Japanese religious leader

Yoshiko Ohtani (1918 – 2000), born Yoshiko Tokudaiji, often referred to as Lady Ohtani, was a Japanese religious organization leader. She was world federation president of the Buddhist Women's Association from 1959 to 1982.

== Early life and education ==
Tokudaiji was the daughter of a nobleman, Saneatsu Tokudaiji, and his wife, Yoneko Matsudaira. She attended Gakushuin Women's College.

==Career==
As the wife of Kosho Ohtani, a Shin Buddhist leader known as the 23rd Monshu, she was considered urakata, a spiritual leader for Japanese Buddhist women. She traveled with her husband to visit Japanese communities, schools, and hospitals in the United States and Canada in the 1950s, 1960s, and 1970s. She started all-Japan and world conferences for chapters of the Buddhist Wonen's Association (BWA) or Fujinkai. In 1974, she and her husband attended the 75th anniversary festivities of the Buddhist Churches in America denomination, held in San Francisco. She was succeeded as urakata and as the BWA's honorary president by her daughter-in-law, Noriko Ohtani, after the BWA's 7th world conference in 1982.

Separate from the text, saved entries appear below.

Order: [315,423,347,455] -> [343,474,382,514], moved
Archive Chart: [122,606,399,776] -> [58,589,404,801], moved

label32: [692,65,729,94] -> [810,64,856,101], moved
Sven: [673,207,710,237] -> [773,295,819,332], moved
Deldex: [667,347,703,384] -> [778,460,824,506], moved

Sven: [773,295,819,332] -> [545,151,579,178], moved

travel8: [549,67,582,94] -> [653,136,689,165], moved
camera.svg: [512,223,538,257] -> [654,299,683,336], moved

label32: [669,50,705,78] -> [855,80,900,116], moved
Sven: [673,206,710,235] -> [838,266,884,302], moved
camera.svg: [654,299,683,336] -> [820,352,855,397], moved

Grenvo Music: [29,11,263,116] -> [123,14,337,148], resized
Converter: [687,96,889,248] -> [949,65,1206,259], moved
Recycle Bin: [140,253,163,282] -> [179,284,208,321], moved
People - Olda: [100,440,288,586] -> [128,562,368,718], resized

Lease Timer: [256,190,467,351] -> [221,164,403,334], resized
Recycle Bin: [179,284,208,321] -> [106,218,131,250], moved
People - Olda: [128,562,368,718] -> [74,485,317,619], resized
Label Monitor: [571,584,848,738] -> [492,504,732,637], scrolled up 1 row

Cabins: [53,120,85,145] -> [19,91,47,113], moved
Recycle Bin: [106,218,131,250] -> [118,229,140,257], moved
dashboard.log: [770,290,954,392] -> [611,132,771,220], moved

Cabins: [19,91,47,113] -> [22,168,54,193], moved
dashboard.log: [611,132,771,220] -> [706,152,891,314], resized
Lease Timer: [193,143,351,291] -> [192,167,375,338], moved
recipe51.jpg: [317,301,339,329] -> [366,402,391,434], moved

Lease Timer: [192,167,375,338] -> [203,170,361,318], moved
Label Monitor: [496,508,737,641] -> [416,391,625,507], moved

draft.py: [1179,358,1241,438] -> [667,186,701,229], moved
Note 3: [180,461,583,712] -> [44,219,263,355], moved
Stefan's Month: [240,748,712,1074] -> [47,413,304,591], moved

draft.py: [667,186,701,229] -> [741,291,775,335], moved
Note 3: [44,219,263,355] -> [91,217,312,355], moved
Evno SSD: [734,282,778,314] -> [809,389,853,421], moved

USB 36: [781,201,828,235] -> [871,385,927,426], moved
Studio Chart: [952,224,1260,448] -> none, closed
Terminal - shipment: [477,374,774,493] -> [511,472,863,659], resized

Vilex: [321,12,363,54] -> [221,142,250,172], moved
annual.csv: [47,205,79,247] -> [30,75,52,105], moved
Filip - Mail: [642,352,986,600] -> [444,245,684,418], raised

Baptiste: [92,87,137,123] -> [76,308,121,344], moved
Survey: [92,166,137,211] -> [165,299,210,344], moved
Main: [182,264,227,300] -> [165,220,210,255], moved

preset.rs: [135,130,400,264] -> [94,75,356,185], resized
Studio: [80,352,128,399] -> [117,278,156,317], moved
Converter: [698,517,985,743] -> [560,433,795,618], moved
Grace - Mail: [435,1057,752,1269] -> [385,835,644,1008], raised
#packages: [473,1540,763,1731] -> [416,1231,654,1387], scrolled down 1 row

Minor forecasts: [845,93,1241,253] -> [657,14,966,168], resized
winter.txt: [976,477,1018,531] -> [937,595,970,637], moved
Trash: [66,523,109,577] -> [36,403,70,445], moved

She was also president of the Jodo Shinshu Nursery School Federation, and honorary president of several women's colleges and schools. She wrote poetry, and a biography of Eshinni, wife of the founder of Shin Buddhism.

==Publications==
- Eshin Ni; the Wife of Shinran Shonin (1970)

==Personal life==
Tokudaiji was married to Kosho Ohtani in 1937. He was the first cousin of Emperor Hirohito. Their wedding was reported in Western press including Time magazine and The New York Times. They lived on the grounds of Nishi Hongan-ji in Kyoto and had four children. Their son Koshin Ohtani succeeded his father as the sect's leader, or Gomonshu. She died in 2000, at the age of 82.